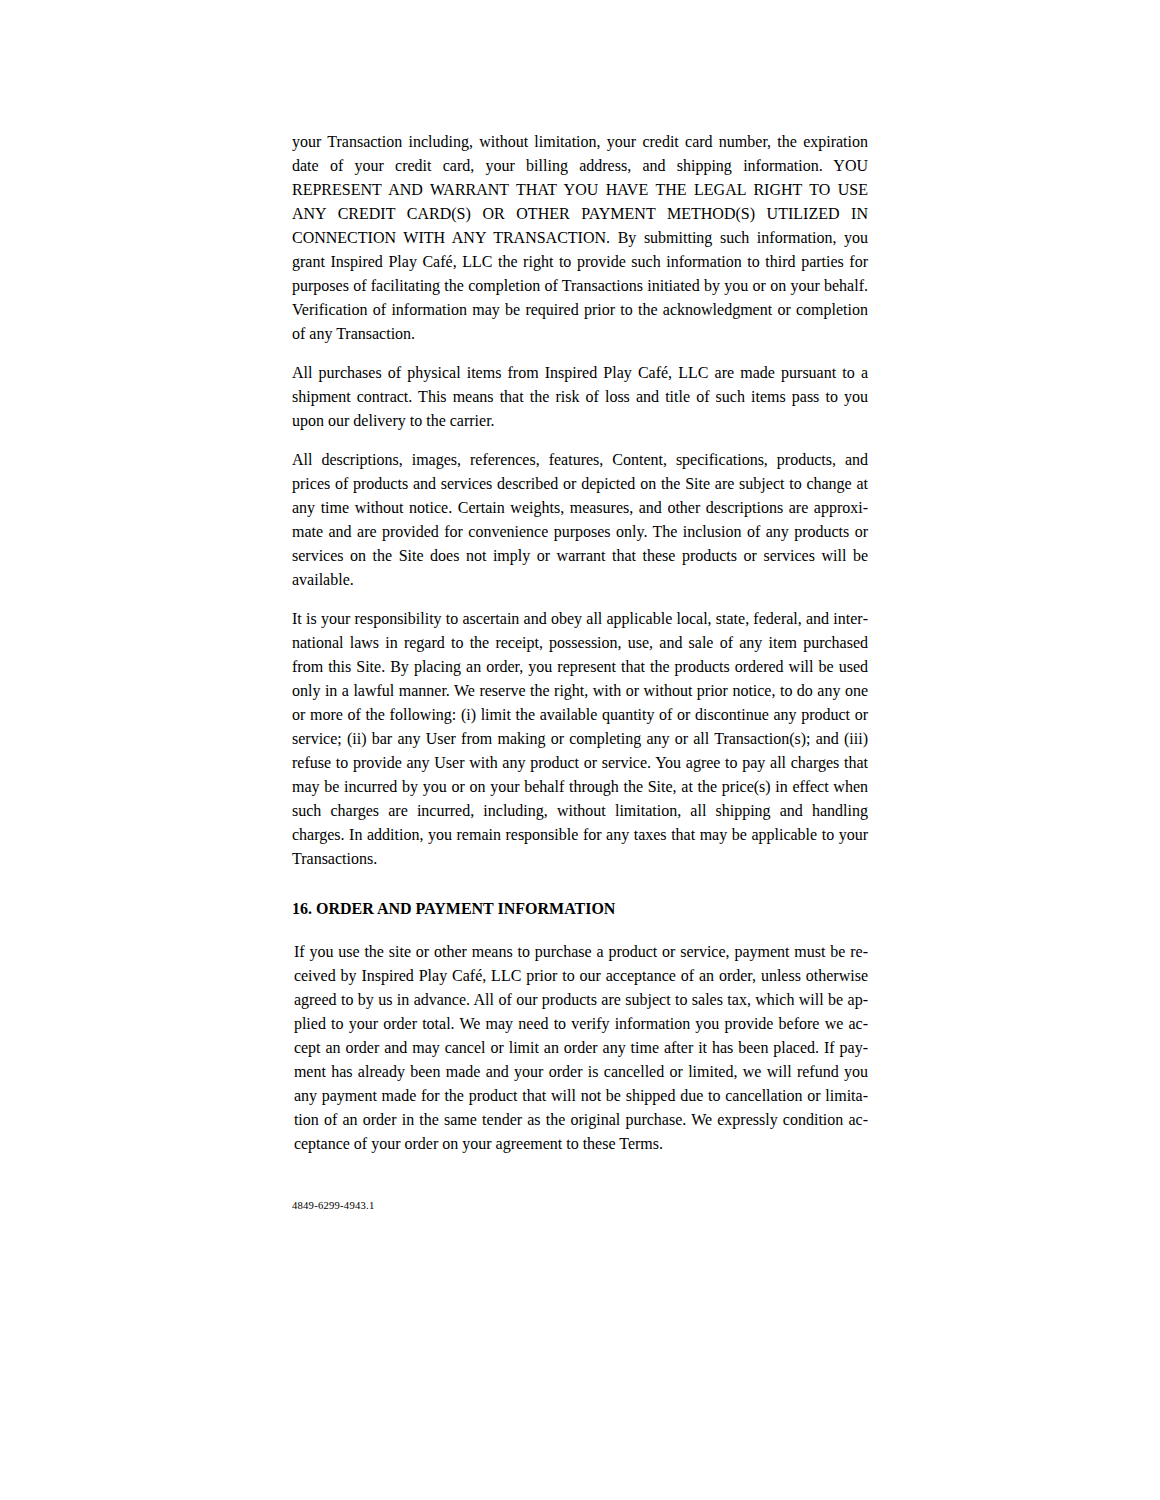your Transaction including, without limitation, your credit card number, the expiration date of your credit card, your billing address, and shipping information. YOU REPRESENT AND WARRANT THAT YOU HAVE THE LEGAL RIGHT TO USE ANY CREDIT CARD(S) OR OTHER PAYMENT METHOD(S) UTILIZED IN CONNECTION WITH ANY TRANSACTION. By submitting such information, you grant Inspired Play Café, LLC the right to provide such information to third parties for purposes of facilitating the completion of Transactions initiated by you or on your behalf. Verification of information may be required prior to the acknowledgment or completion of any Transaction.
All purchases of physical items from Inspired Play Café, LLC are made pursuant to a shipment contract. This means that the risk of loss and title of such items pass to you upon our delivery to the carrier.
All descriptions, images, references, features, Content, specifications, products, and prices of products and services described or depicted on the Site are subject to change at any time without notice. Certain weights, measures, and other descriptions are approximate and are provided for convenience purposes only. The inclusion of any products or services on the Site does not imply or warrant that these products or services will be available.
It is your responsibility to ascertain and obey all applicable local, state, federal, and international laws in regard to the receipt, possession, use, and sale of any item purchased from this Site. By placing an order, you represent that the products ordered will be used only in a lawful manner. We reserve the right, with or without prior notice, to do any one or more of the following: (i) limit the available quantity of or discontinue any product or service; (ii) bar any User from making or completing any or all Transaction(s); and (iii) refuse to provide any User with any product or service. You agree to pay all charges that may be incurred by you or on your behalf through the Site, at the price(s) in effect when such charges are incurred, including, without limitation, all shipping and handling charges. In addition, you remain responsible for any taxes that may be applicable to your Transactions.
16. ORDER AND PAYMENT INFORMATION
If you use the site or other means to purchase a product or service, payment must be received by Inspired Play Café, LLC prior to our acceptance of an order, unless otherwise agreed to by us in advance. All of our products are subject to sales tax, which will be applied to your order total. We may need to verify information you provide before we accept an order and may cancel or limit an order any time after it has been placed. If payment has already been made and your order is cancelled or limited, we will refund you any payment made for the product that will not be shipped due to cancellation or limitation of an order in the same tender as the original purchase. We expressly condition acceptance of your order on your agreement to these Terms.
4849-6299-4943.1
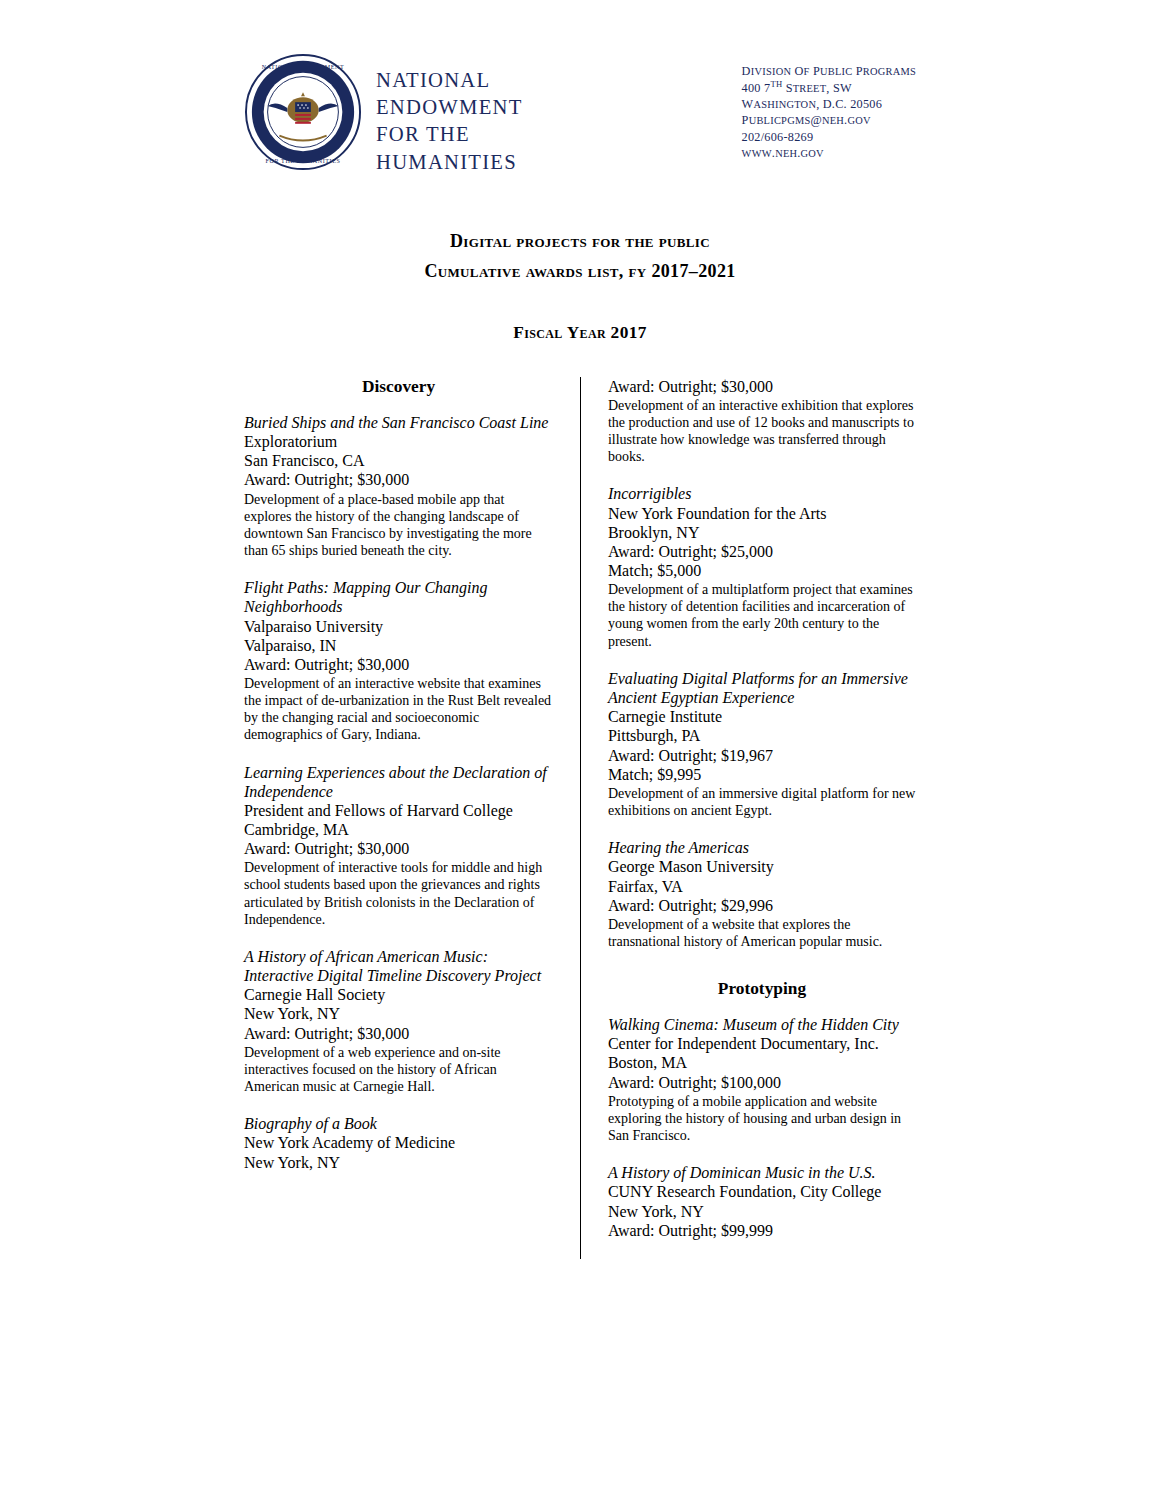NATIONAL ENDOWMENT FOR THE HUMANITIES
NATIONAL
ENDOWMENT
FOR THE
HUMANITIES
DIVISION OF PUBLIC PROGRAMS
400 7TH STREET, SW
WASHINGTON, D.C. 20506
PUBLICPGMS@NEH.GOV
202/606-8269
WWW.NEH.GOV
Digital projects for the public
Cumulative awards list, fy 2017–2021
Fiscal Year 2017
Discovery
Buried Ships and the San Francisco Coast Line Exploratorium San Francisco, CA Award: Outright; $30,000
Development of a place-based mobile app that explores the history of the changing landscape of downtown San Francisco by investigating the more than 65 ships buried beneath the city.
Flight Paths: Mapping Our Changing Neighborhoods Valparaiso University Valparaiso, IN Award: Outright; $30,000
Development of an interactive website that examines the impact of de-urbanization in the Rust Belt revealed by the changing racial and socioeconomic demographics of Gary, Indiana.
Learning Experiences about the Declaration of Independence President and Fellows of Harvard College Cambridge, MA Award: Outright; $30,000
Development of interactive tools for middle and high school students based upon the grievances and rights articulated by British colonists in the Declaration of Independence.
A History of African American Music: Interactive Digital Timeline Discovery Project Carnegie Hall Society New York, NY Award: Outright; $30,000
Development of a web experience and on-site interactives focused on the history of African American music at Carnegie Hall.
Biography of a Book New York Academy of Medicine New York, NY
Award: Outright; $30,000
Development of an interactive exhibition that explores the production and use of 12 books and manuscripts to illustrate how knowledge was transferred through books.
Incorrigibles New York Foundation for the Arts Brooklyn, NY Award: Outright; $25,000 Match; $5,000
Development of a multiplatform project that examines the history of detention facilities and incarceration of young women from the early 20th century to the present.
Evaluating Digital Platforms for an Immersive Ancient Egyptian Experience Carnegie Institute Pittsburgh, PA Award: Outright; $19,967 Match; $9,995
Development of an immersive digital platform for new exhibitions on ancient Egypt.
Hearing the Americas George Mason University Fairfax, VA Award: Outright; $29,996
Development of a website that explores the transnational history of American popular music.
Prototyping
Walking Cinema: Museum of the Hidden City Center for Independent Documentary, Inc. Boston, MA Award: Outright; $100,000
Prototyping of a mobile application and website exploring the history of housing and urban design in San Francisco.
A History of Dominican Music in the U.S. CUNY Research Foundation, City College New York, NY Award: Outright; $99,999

EXERCISE DETAILS: The answer must consist solely of the lines from the first line of the records through the line containing "All purchases of", reproduced exactly and without the pictures.

YOUR SOLUTION:
your Transaction including, without limitation, your credit card number, the expiration date of your credit card, your billing address, and shipping information. YOU REPRESENT AND WARRANT THAT YOU HAVE THE LEGAL RIGHT TO USE ANY CREDIT CARD(S) OR OTHER PAYMENT METHOD(S) UTILIZED IN CONNECTION WITH ANY TRANSACTION. By submitting such information, you grant Inspired Play Café, LLC the right to provide such information to third parties for purposes of facilitating the completion of Transactions initiated by you or on your behalf. Verification of information may be required prior to the acknowledgment or completion of any Transaction.
All purchases of physical items from Inspired Play Café, LLC are made pursuant to a shipment contract. This means that the risk of loss and title of such items pass to you upon our delivery to the carrier.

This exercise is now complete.